INPUT
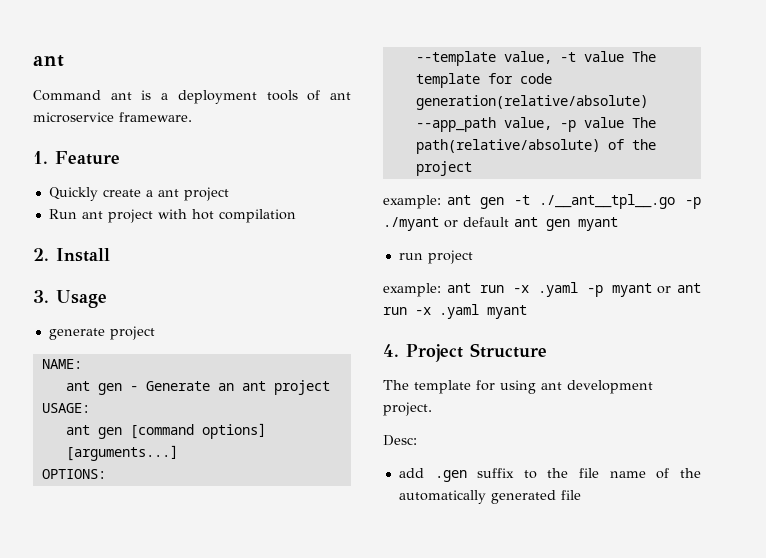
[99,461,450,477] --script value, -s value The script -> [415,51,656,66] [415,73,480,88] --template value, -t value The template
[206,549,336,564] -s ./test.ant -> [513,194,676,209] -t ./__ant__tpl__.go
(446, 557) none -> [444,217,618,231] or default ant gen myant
* * *
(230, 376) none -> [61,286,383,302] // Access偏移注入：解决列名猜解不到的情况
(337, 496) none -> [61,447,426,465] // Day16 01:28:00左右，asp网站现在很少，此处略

REQUIRED ACTION
Set down only the lines above that fall between the line holding "[206,549,336,564] -s ./test.ant" and the line holding "(446, 557) none", inclusive, keeping each exact.

WORKED SOLUTION
[206,549,336,564] -s ./test.ant -> [513,194,676,209] -t ./__ant__tpl__.go
(446, 557) none -> [444,217,618,231] or default ant gen myant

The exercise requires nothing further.